_Your goal_: Reproduce every record below verbatim, keeping each line as it appears.
□ □ □
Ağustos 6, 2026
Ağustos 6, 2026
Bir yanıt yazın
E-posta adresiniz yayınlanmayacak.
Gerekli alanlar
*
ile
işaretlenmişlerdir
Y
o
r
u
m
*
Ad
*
□ □ □
_Worked solution_:
Ağustos 6, 2026
Ağustos 6, 2026
Bir yanıt yazın
E-posta adresiniz yayınlanmayacak.
Gerekli alanlar
*
ile
işaretlenmişlerdir
Y
o
r
u
m
*
Ad
*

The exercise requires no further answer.